Bb.  Heat shock induces binding of HSF, which recruits additional co-activators and nucleosome-remodeling activities. HSF is required but is not sufficient to recruit the pause release factor P-TEFb to Hsp70. Recruitment of Mediator by HSF, which occurs independently of PIC formation, might contribute to P-TEFb binding. Recruited P-TEFb phosphorylates S2 of the CTD, SPT5 and NELF. These phosphorylation cause NELF to dissociate from Pol II, releasing polymerase into productive transcription elongation. Although Pol II still pauses briefly at the promoter-proximal pause site under heat-shock conditions, the duration of these pauses are much shorter than at normal temperature.

Genetic Imprinting:


Taking human species as an example, sperms contain either one X or one Y chromosome.  The X-chromosome is genetically active and Y-chromosome mostly inactive with the exception of few genes which are expressed in males. 






In females, early in embryonic stage both X-chromosomes from Ma and Pa inherited, are active.  But as cell division continues and when cell differentiation initiates, at this point of time, in some tissues X from Pa becomes inactive and the chromosome from Ma remain active.  In some other tissues the chromosome from Pa is active and chromosome from Ma remains inactivated.  So the females have mosaic of active and inactive X chromosomes in different tissues.  Allelic gene expression in such tissue expresses epigenetic variation. The X-chromosome that is inactivated when stained appears a dark body is called Bar body. The X-chromosomes carry several hundreds of genes and many of them are allelic.


Differentially, one of the two X chromosome in one tissue and the other, in other tissue, becomes inactive, which is attributed directly X inactivation transcript.  The gene for such transcript is Xic. The Xic gene produces Xist RNAs.  If one of the chromosome inactive the other X chromosomes remains active for another transcript acts as antisense RNA against Xist RNA.


Thus an allele with one dominant and the other recessive, in one tissue the  dominant gene is expressed and in another tissue the recessive character is manifested, which phenomenon is called genetic mosaics, or what is popularly called calico-women.  In another tissue it can reverse expression.  A good example is of coat colors in cats and other animals.  This is often referred to as epigenetic phenomenon.


Silencing of certain allelic genes in one tissue and expression of the other allele in another tissue is very common, one such gene allelic pairs of genes is IGF-II (insulin like growth factor-II).  It is an example for genetic imprinting. Molecular basis of development poses a situation for classical biologists what is determination and what differentiation is and how to differentiate between the two.

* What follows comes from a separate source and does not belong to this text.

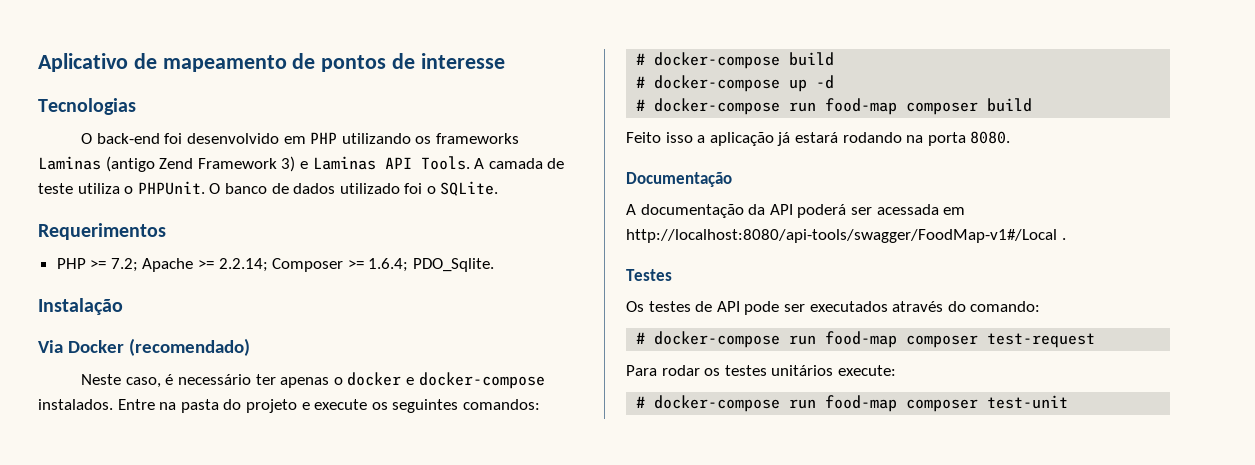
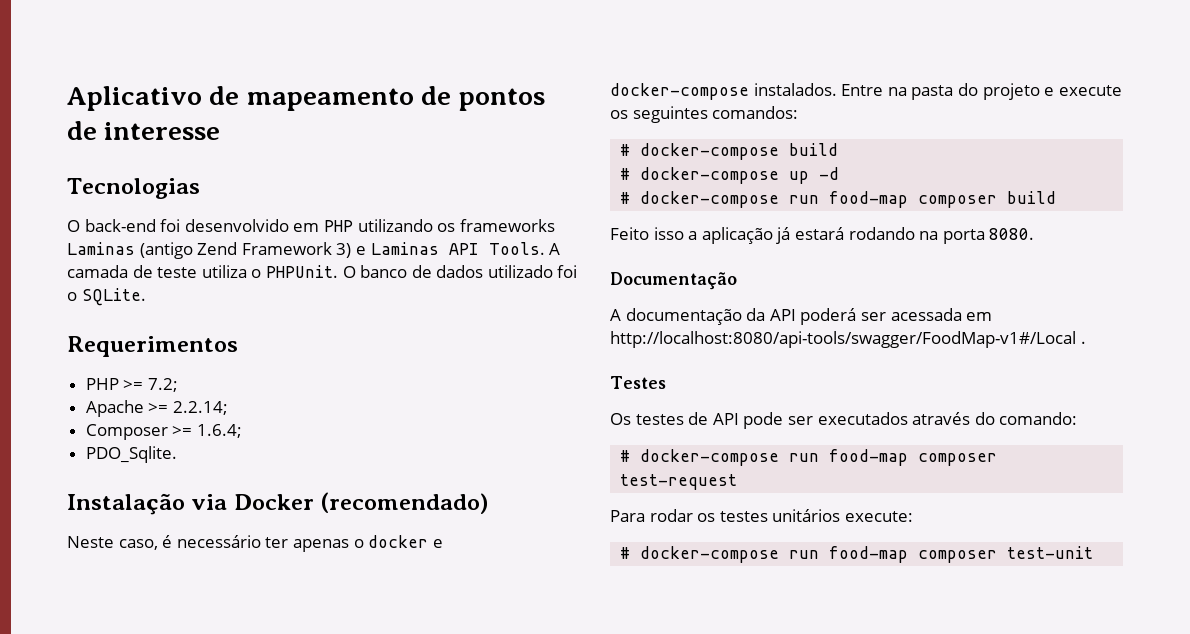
(138, 265) none -> (178, 385) //
(268, 265) none -> (228, 408) //
(409, 265) none -> (242, 431) //
[38,340,63,353] // Via -> [191,494,228,510] via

Determination in molecular term is the availability of certain specific factors and assembly of the same on to a set of promoters for transcription, which ultimately determine the fate of the said cell.    Inducing the expression of certain genes in a cell which changes the character of the cell and it will propagate so, is termed as determination.


Once the gene inducing factors are in place, expression of the genes, which are different from the earlier set, determines what is the phenotype or the character of the cell, which is different from the previous state; such cell or cells are called differentiated.